Every year, December 30 is a Philippine national holiday commemorating the life and works of Jose Rizal, a national hero of the Philippines.
But according to National commission for Culture and the Arts (NCCA), Jose Rizal is an unofficial National symbol. Former President Fidel Ramos issued an executive order to create a National Heroes Committee, which is mandated to study, evaluate and recommend Filipino heroes in recognition of their exceptional character and remarkable achievements for the country. The committee recommended nine Filipino historical figures to be national heroes: Jose Rizal, Andres Bonifacio, Emilio Aguinaldo, Apolinario Mabini, Marcelo del Pilar, Sultan Dipatuan Kudarat, Juan Luna, Melchor Aquino and Gabriela Silang. However, no action has been taken on these recommendations since the submission of the report by the committee in 1995.
This is how we have been interested in the official national symbols of the Philippines. For the NCCA, official national symbols of the Philippines represent the country’s traditions and ideals and convey the principles of Philippine sovereignty and national solidarity. NCCA point the fact that official symbols were clearly defined in the laws while the unofficial symbols are still recognized even without the laws confirming them yet.

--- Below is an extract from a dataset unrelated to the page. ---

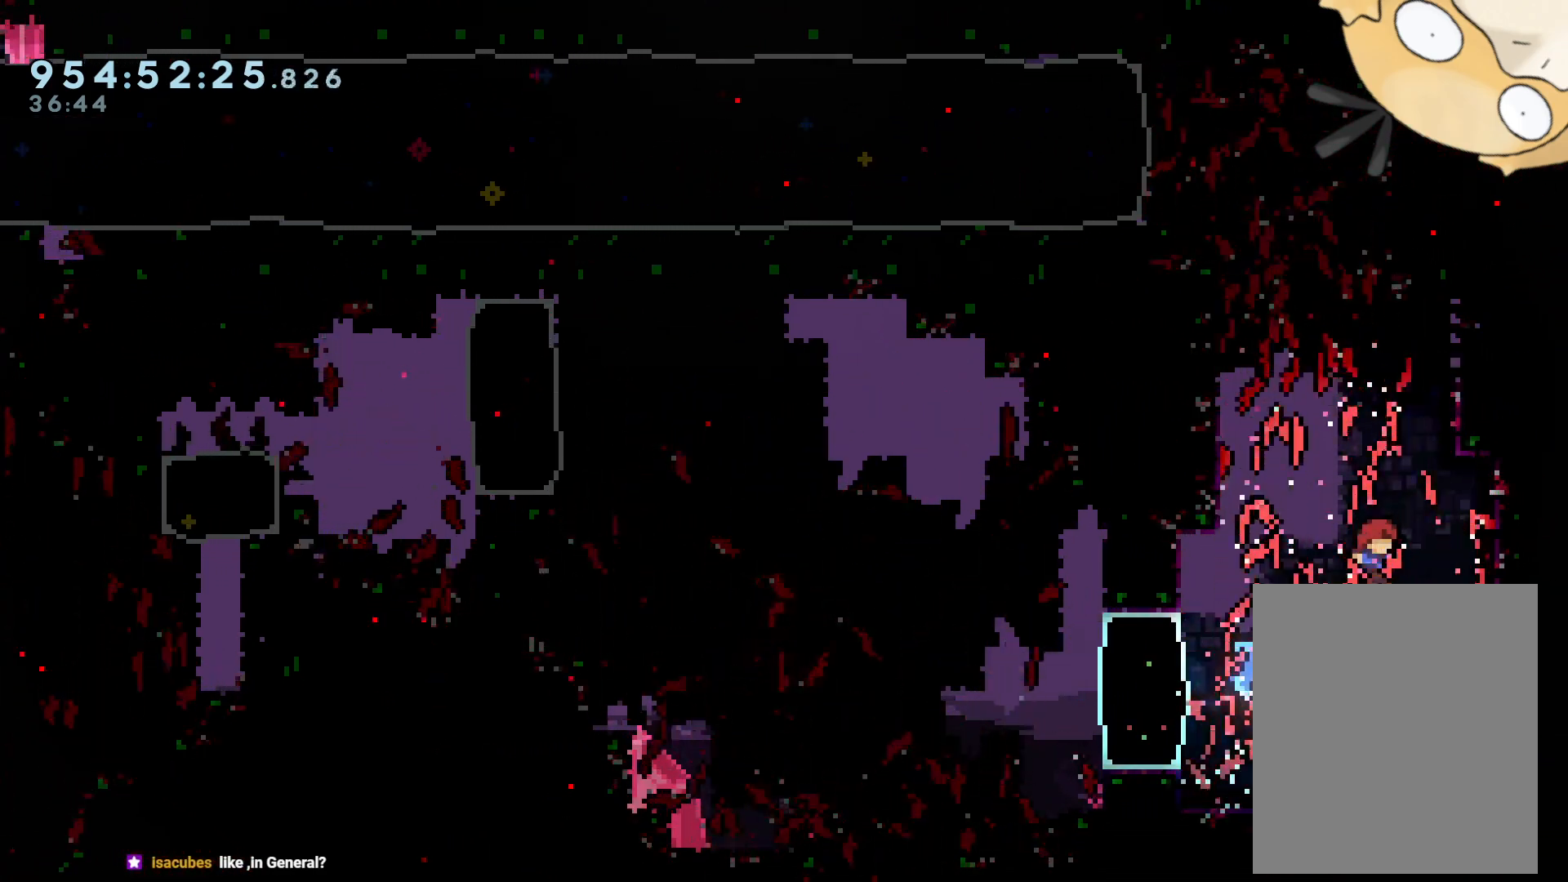
{"buttons": ["X"], "left_stick": "center", "right_stick": "center", "events": [[500, "X", "down"]]}
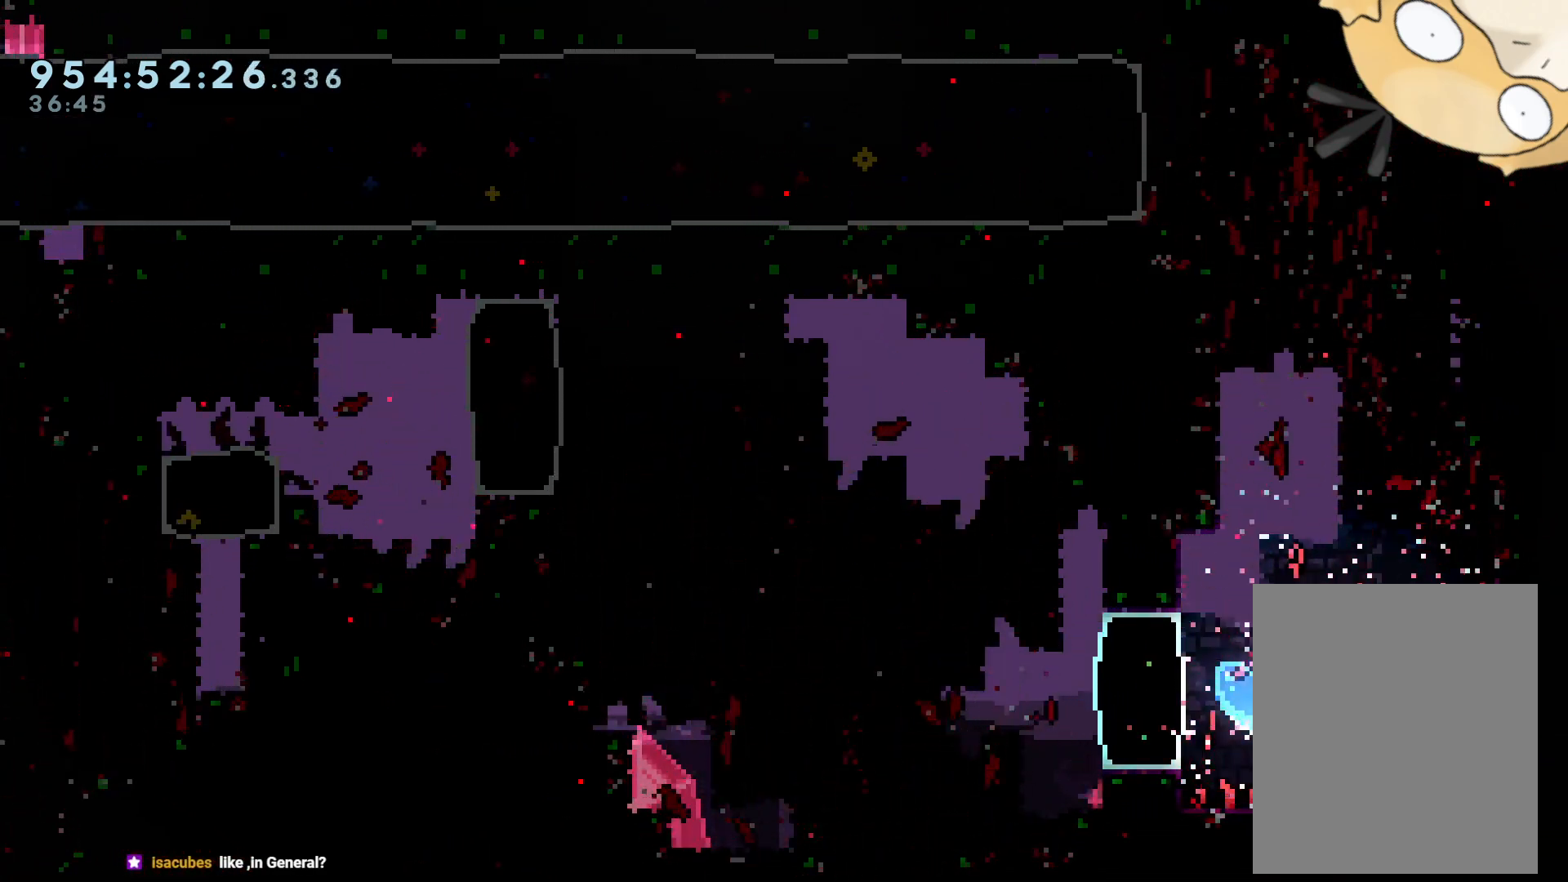
{"buttons": [], "left_stick": "center", "right_stick": "center"}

So, in Philippines the official national symbols are:
• National flag – The National Historical Commission of the Philippines defines that the Philippines national flag is made of silk, had a white equilateral triangle at the left containing a sunburst of eight rays at the center, a five-pointed star at each angle of the triangle, an upper stripe of blue and a lower stripe of red. The sun stands for liberty; the sunburst of eight rays for the first eight provinces to take up arms against Spain; and the three stars for the three island groups of the Philippines – Luzon, Visayas and Mindanao. The white triangle signifies Filipino hope for equality; the upper blue stripe stands for peace, truth and justice; while the lower red stripe stands for patriotism and valor.
• National Anthem – Lupang Hinirang composed by Julian Felipe adopted from the Spanish poem, Filipinas, which was written by José Palma. “Lupang Hinirang” was first played publicly on June 12, 1898 during the proclamation of Philippine Independence.
• National Tree – Narra or rosewood
• National Flower – Sampaguita which is generally known as the Arabian Jasmine. Its white color symbolizes purity, simplicity, humility and strength.
• National Bird – Philippine Eagle
• National Gem – Philippine Pearl. World’s largest pearl was discovered by a Filipino diver in a giant Tridacna (mollusk) under the Palawan Sea in 1934.
• National Sports – Arnis, also known as Kali or Iskrima. Arnis is both a martial arts and sports. It is likened to Japan’s Karate and Korea’s Taekwondo.